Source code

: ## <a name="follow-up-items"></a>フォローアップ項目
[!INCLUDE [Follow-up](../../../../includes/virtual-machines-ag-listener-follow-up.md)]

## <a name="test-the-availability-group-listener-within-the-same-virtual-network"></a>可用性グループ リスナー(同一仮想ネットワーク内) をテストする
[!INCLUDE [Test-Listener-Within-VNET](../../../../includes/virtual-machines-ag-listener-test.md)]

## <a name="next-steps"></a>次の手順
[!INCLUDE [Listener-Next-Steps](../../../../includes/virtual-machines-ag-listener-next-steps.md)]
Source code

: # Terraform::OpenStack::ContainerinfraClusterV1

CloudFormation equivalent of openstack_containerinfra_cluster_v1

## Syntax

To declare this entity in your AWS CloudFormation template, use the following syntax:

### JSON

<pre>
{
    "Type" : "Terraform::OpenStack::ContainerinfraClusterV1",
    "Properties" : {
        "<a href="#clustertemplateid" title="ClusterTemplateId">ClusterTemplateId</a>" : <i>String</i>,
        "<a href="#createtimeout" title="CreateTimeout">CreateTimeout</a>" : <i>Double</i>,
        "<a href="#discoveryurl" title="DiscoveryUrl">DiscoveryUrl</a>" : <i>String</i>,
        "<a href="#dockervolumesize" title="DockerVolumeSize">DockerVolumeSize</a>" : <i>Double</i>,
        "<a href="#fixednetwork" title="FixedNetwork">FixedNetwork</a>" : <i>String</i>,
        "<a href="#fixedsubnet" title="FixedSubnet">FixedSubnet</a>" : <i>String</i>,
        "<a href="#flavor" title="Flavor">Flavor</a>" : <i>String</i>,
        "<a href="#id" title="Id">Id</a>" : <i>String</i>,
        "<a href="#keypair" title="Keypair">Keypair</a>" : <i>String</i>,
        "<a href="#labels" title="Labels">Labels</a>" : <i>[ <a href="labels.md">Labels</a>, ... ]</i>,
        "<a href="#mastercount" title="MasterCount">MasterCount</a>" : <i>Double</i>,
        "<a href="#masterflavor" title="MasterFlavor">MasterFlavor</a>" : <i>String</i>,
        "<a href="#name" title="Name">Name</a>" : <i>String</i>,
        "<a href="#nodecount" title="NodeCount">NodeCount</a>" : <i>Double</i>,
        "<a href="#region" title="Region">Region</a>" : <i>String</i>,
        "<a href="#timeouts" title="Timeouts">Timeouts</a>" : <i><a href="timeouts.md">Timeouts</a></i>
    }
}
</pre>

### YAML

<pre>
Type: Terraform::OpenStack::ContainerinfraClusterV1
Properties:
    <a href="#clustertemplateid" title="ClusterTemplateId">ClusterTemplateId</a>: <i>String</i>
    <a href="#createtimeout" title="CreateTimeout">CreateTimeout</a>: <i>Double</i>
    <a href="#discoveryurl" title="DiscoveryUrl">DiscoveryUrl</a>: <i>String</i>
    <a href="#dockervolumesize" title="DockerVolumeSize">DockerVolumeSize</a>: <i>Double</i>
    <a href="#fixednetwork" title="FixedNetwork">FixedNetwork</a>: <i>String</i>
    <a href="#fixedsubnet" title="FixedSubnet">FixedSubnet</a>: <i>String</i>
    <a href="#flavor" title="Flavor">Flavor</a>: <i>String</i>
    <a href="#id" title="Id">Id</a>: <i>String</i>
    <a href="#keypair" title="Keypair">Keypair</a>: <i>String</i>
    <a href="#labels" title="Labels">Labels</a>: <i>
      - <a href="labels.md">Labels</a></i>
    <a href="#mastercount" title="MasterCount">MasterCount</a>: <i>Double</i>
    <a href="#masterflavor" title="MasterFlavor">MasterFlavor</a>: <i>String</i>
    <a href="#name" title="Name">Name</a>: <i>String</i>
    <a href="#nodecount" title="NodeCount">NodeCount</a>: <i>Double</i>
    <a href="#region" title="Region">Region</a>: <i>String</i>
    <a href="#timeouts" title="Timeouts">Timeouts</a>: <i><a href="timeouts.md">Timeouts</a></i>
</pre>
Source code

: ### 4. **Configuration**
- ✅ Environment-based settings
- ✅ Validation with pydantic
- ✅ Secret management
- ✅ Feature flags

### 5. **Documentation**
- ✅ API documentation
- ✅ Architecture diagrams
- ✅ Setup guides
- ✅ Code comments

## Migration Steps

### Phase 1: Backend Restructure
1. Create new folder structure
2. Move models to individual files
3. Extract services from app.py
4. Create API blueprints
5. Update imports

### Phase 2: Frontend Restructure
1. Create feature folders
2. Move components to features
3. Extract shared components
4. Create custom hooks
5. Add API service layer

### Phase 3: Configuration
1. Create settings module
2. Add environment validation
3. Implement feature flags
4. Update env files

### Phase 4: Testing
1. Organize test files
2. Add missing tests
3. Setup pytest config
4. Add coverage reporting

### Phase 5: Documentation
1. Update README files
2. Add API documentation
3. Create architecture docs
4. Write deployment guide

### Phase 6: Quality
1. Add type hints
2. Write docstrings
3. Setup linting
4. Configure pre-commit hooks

_____

◆ About this task:
Your reply must be a faithful copy of each entry above.

◆ Answer to this exercise:
Source code

: ## <a name="follow-up-items"></a>フォローアップ項目
[!INCLUDE [Follow-up](../../../../includes/virtual-machines-ag-listener-follow-up.md)]

## <a name="test-the-availability-group-listener-within-the-same-virtual-network"></a>可用性グループ リスナー(同一仮想ネットワーク内) をテストする
[!INCLUDE [Test-Listener-Within-VNET](../../../../includes/virtual-machines-ag-listener-test.md)]

## <a name="next-steps"></a>次の手順
[!INCLUDE [Listener-Next-Steps](../../../../includes/virtual-machines-ag-listener-next-steps.md)]
Source code

: # Terraform::OpenStack::ContainerinfraClusterV1

CloudFormation equivalent of openstack_containerinfra_cluster_v1

## Syntax

To declare this entity in your AWS CloudFormation template, use the following syntax:

### JSON

<pre>
{
    "Type" : "Terraform::OpenStack::ContainerinfraClusterV1",
    "Properties" : {
        "<a href="#clustertemplateid" title="ClusterTemplateId">ClusterTemplateId</a>" : <i>String</i>,
        "<a href="#createtimeout" title="CreateTimeout">CreateTimeout</a>" : <i>Double</i>,
        "<a href="#discoveryurl" title="DiscoveryUrl">DiscoveryUrl</a>" : <i>String</i>,
        "<a href="#dockervolumesize" title="DockerVolumeSize">DockerVolumeSize</a>" : <i>Double</i>,
        "<a href="#fixednetwork" title="FixedNetwork">FixedNetwork</a>" : <i>String</i>,
        "<a href="#fixedsubnet" title="FixedSubnet">FixedSubnet</a>" : <i>String</i>,
        "<a href="#flavor" title="Flavor">Flavor</a>" : <i>String</i>,
        "<a href="#id" title="Id">Id</a>" : <i>String</i>,
        "<a href="#keypair" title="Keypair">Keypair</a>" : <i>String</i>,
        "<a href="#labels" title="Labels">Labels</a>" : <i>[ <a href="labels.md">Labels</a>, ... ]</i>,
        "<a href="#mastercount" title="MasterCount">MasterCount</a>" : <i>Double</i>,
        "<a href="#masterflavor" title="MasterFlavor">MasterFlavor</a>" : <i>String</i>,
        "<a href="#name" title="Name">Name</a>" : <i>String</i>,
        "<a href="#nodecount" title="NodeCount">NodeCount</a>" : <i>Double</i>,
        "<a href="#region" title="Region">Region</a>" : <i>String</i>,
        "<a href="#timeouts" title="Timeouts">Timeouts</a>" : <i><a href="timeouts.md">Timeouts</a></i>
    }
}
</pre>

### YAML

<pre>
Type: Terraform::OpenStack::ContainerinfraClusterV1
Properties:
    <a href="#clustertemplateid" title="ClusterTemplateId">ClusterTemplateId</a>: <i>String</i>
    <a href="#createtimeout" title="CreateTimeout">CreateTimeout</a>: <i>Double</i>
    <a href="#discoveryurl" title="DiscoveryUrl">DiscoveryUrl</a>: <i>String</i>
    <a href="#dockervolumesize" title="DockerVolumeSize">DockerVolumeSize</a>: <i>Double</i>
    <a href="#fixednetwork" title="FixedNetwork">FixedNetwork</a>: <i>String</i>
    <a href="#fixedsubnet" title="FixedSubnet">FixedSubnet</a>: <i>String</i>
    <a href="#flavor" title="Flavor">Flavor</a>: <i>String</i>
    <a href="#id" title="Id">Id</a>: <i>String</i>
    <a href="#keypair" title="Keypair">Keypair</a>: <i>String</i>
    <a href="#labels" title="Labels">Labels</a>: <i>
      - <a href="labels.md">Labels</a></i>
    <a href="#mastercount" title="MasterCount">MasterCount</a>: <i>Double</i>
    <a href="#masterflavor" title="MasterFlavor">MasterFlavor</a>: <i>String</i>
    <a href="#name" title="Name">Name</a>: <i>String</i>
    <a href="#nodecount" title="NodeCount">NodeCount</a>: <i>Double</i>
    <a href="#region" title="Region">Region</a>: <i>String</i>
    <a href="#timeouts" title="Timeouts">Timeouts</a>: <i><a href="timeouts.md">Timeouts</a></i>
</pre>
Source code

: ### 4. **Configuration**
- ✅ Environment-based settings
- ✅ Validation with pydantic
- ✅ Secret management
- ✅ Feature flags

### 5. **Documentation**
- ✅ API documentation
- ✅ Architecture diagrams
- ✅ Setup guides
- ✅ Code comments

## Migration Steps

### Phase 1: Backend Restructure
1. Create new folder structure
2. Move models to individual files
3. Extract services from app.py
4. Create API blueprints
5. Update imports

### Phase 2: Frontend Restructure
1. Create feature folders
2. Move components to features
3. Extract shared components
4. Create custom hooks
5. Add API service layer

### Phase 3: Configuration
1. Create settings module
2. Add environment validation
3. Implement feature flags
4. Update env files

### Phase 4: Testing
1. Organize test files
2. Add missing tests
3. Setup pytest config
4. Add coverage reporting

### Phase 5: Documentation
1. Update README files
2. Add API documentation
3. Create architecture docs
4. Write deployment guide

### Phase 6: Quality
1. Add type hints
2. Write docstrings
3. Setup linting
4. Configure pre-commit hooks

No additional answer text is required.